This is an old qualifying exam problem of probability theory.
Let $X,Y$ be two iid random variables with mean zero and variance 1. Suppose that $X,Y,\frac{X+Y}{\sqrt{2}}$ are all identically distributed. Prove that $X\sim N(0,1)$.
My attempt: Let $\varphi$ be the characteristic function of $X$. Then by the given condition, I got $\varphi(t)=\varphi(t/\sqrt{2})^2$. Then I'm trying to conclude $\varphi(t)=e^{-t^2/2}$ from such functional equation, but it seems not work.
Does anyone have ideas?
Thanks in advance!
Iterating the property of $\varphi$ found in the question, one gets $\varphi(t)=\left(\varphi(t/2^{n/2})\right)^{2^n}$ for all $n\in\mathbb{N}$.
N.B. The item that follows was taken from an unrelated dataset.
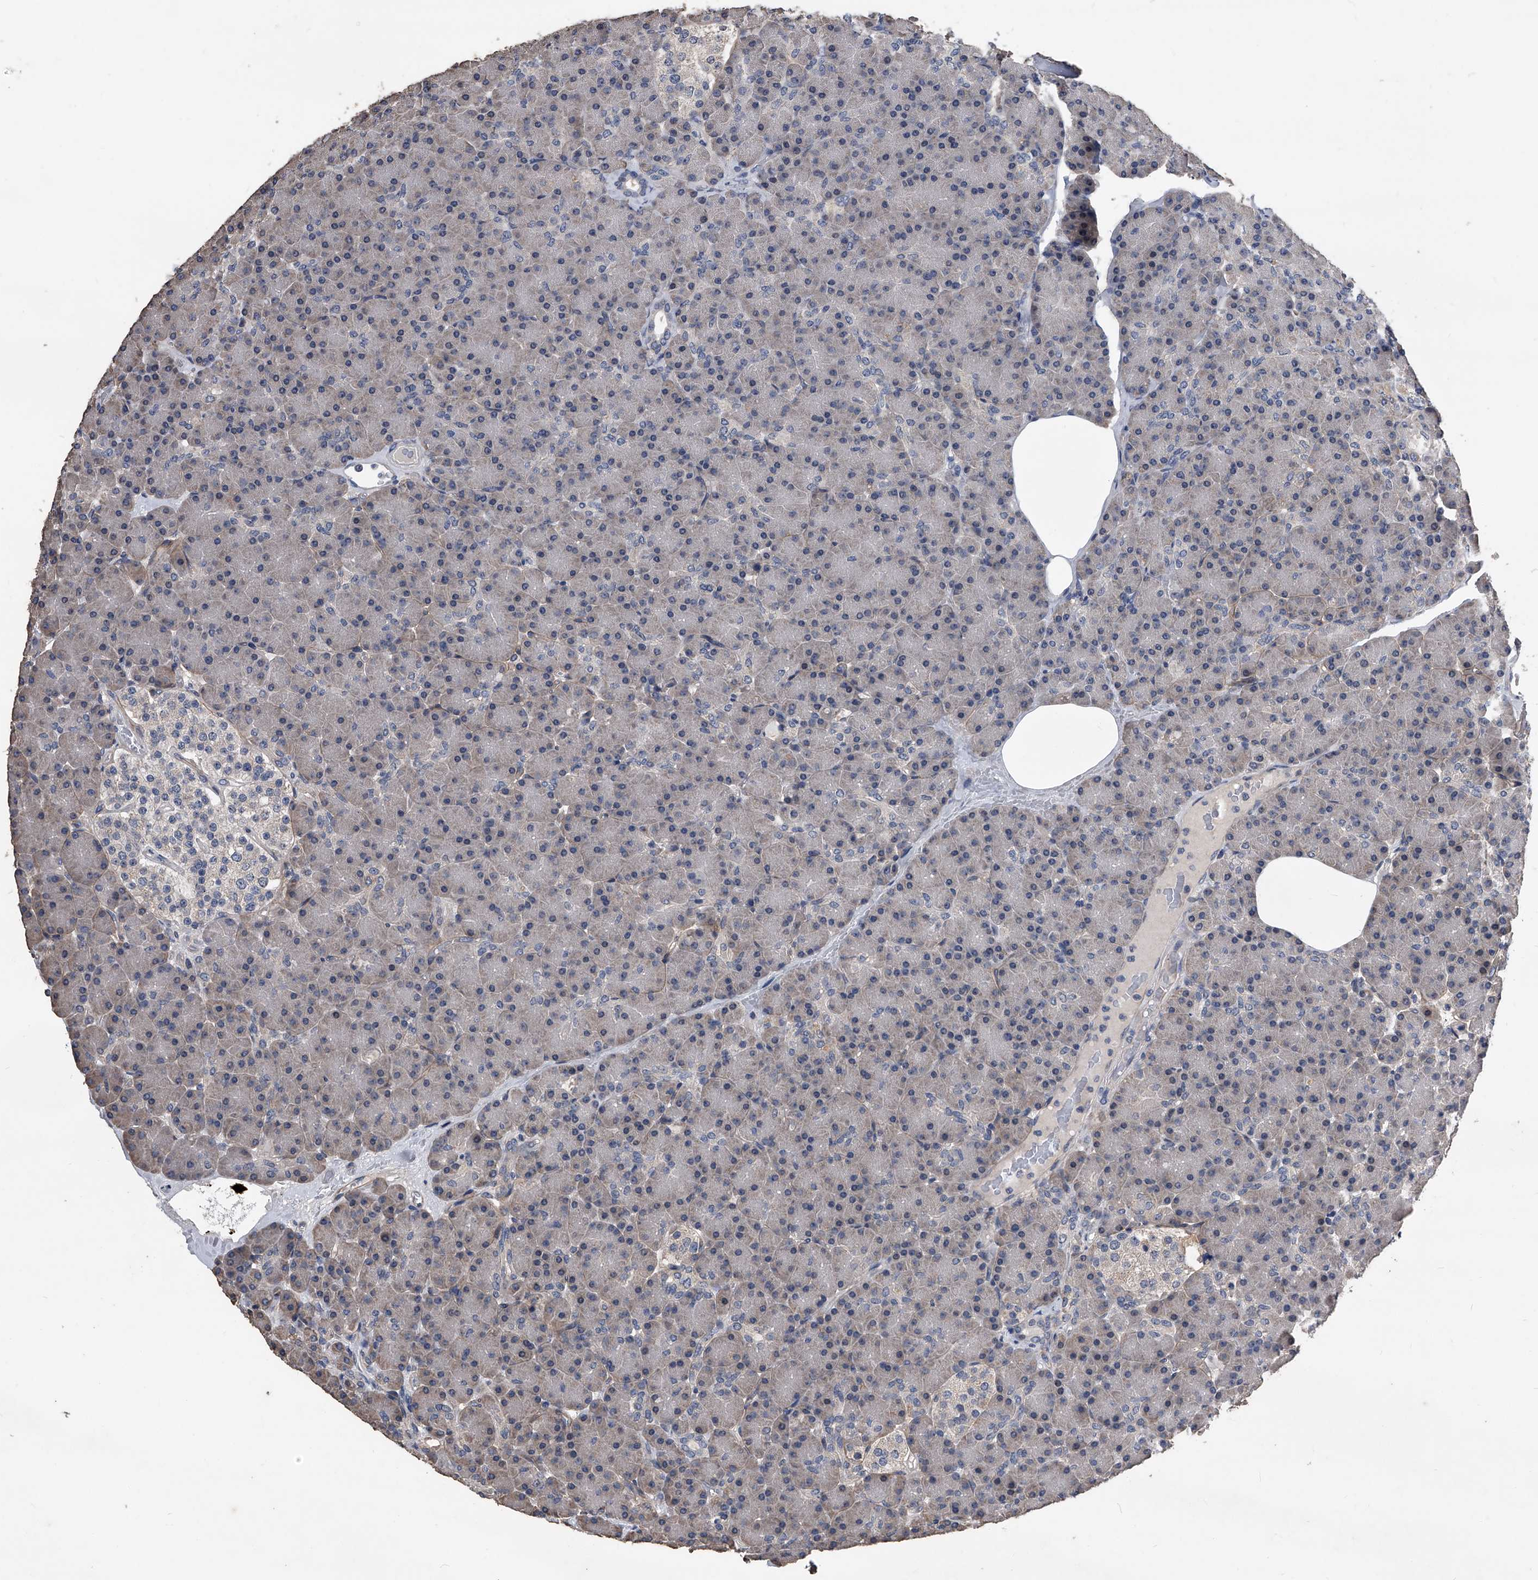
{"staining": {"intensity": "weak", "quantity": "25%-75%", "location": "cytoplasmic/membranous"}, "tissue": "pancreas", "cell_type": "Exocrine glandular cells", "image_type": "normal", "snomed": [{"axis": "morphology", "description": "Normal tissue, NOS"}, {"axis": "topography", "description": "Pancreas"}], "caption": "Benign pancreas exhibits weak cytoplasmic/membranous expression in approximately 25%-75% of exocrine glandular cells, visualized by immunohistochemistry.", "gene": "PHACTR1", "patient": {"sex": "female", "age": 43}}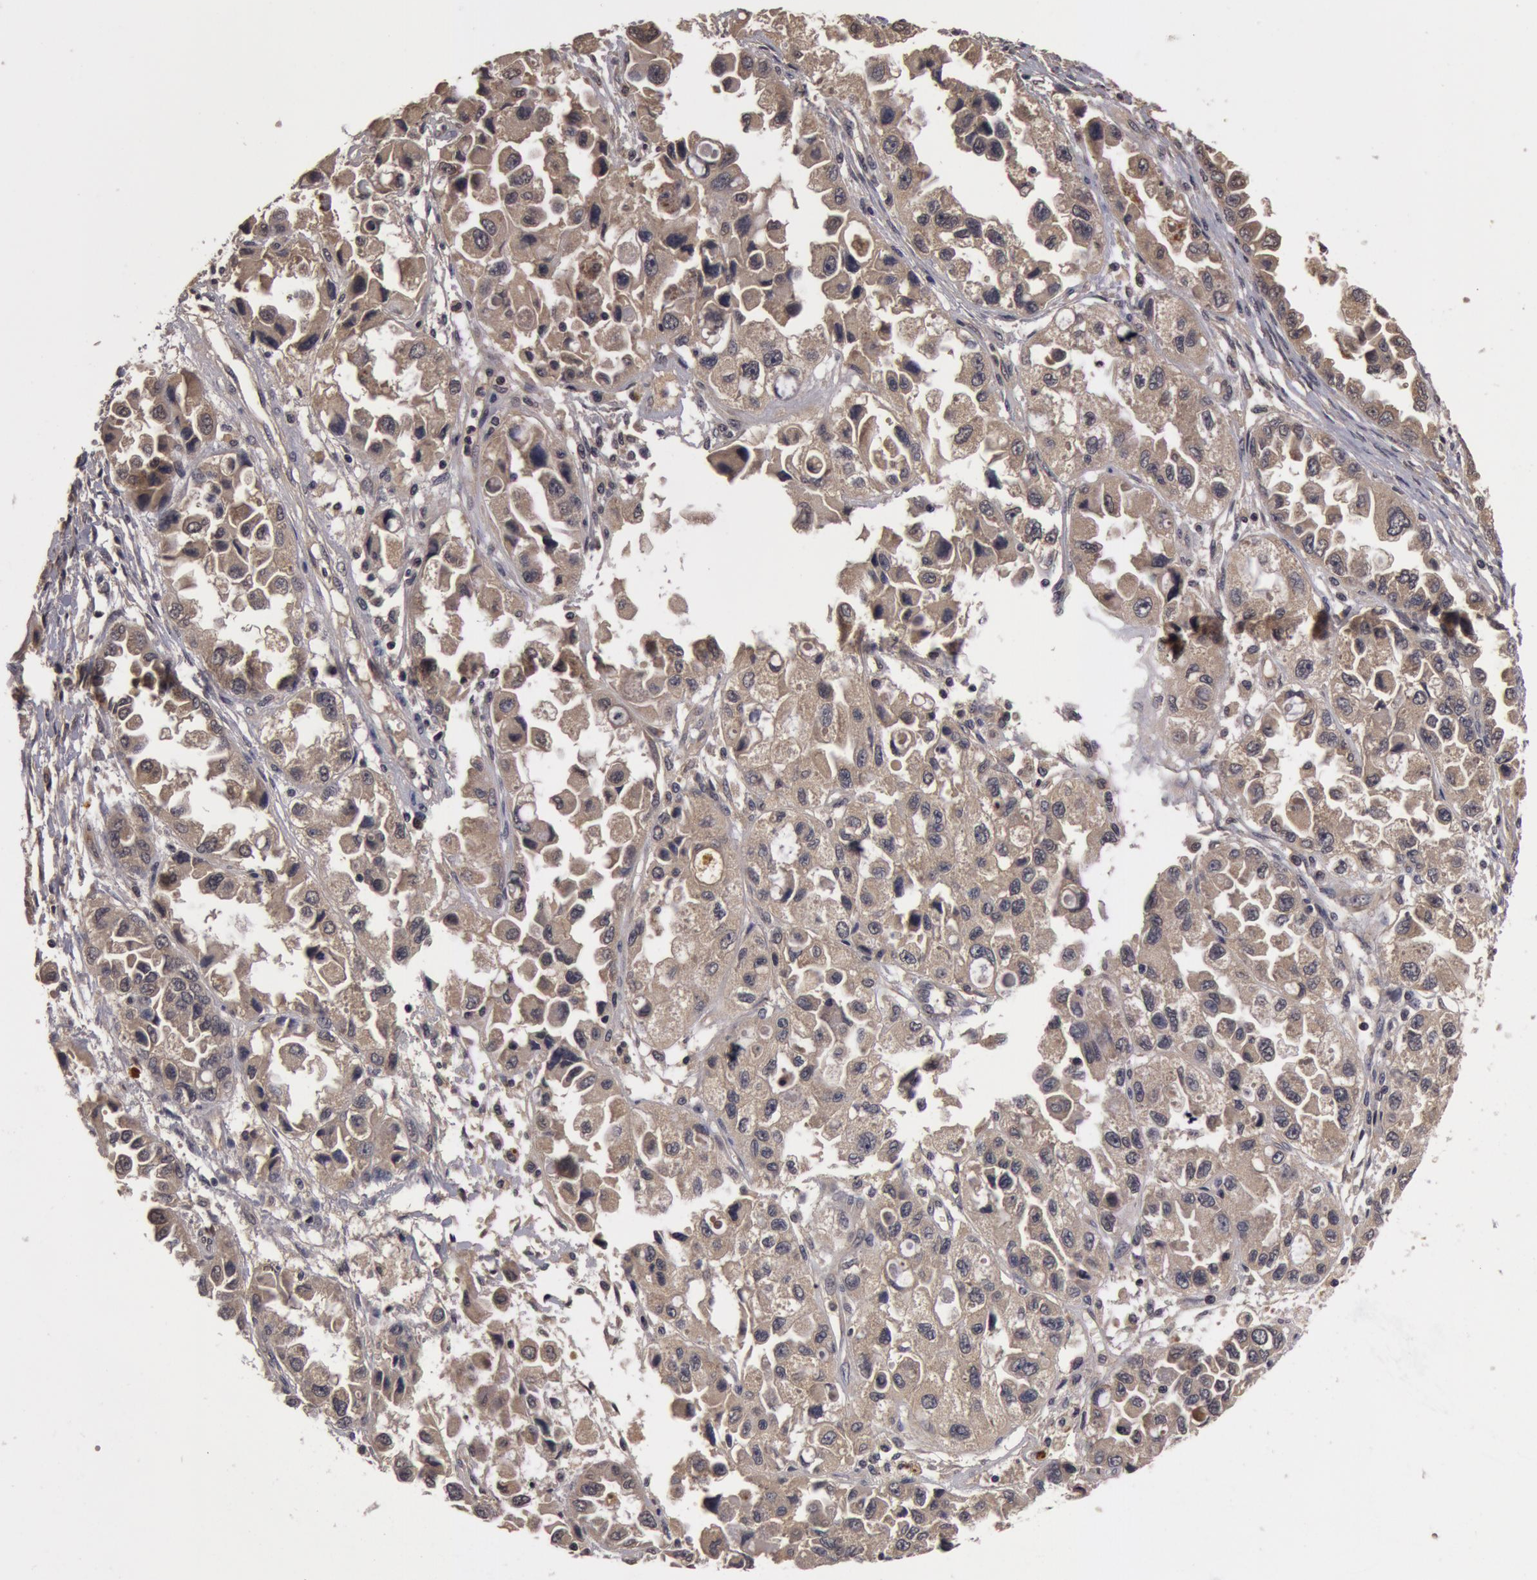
{"staining": {"intensity": "moderate", "quantity": ">75%", "location": "cytoplasmic/membranous"}, "tissue": "ovarian cancer", "cell_type": "Tumor cells", "image_type": "cancer", "snomed": [{"axis": "morphology", "description": "Cystadenocarcinoma, serous, NOS"}, {"axis": "topography", "description": "Ovary"}], "caption": "A micrograph showing moderate cytoplasmic/membranous expression in about >75% of tumor cells in serous cystadenocarcinoma (ovarian), as visualized by brown immunohistochemical staining.", "gene": "BCHE", "patient": {"sex": "female", "age": 84}}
Also, since $X$ has mean zero and variance 1, $\varphi(t)=1-\frac{t^2}{2}+o(t^2)$ as $t\to 0$.
Therefore, $$\varphi(t)=\left(1-\frac{t^2}{2^{n+1}}+o(\frac{t^2}{2^n})\right)^{2^n}=\lim_{n\to\infty}\left(1-\frac{t^2}{2^{n+1}}+o(\frac{t^2}{2^n})\right)^{2^n}=e^{-t^2/2} $$ as desired.